Work task >> Examine every line of the listing below. Count those containing "Mail" and state only the result.

Dataset excerpts >>
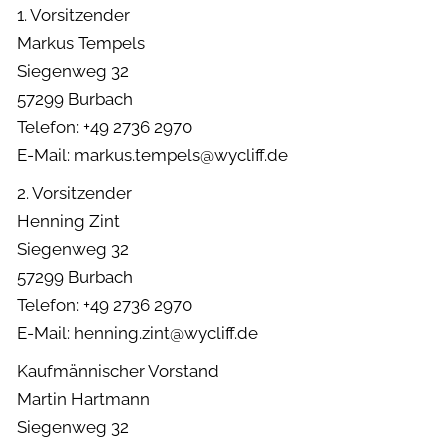
1. Vorsitzender
Markus Tempels
Siegenweg 32
57299 Burbach
Telefon: +49 2736 2970
E-Mail: markus.tempels@wycliff.de
2. Vorsitzender
Henning Zint
Siegenweg 32
57299 Burbach
Telefon: +49 2736 2970
E-Mail: henning.zint@wycliff.de
Kaufmännischer Vorstand
Martin Hartmann
Siegenweg 32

Answer box >> 2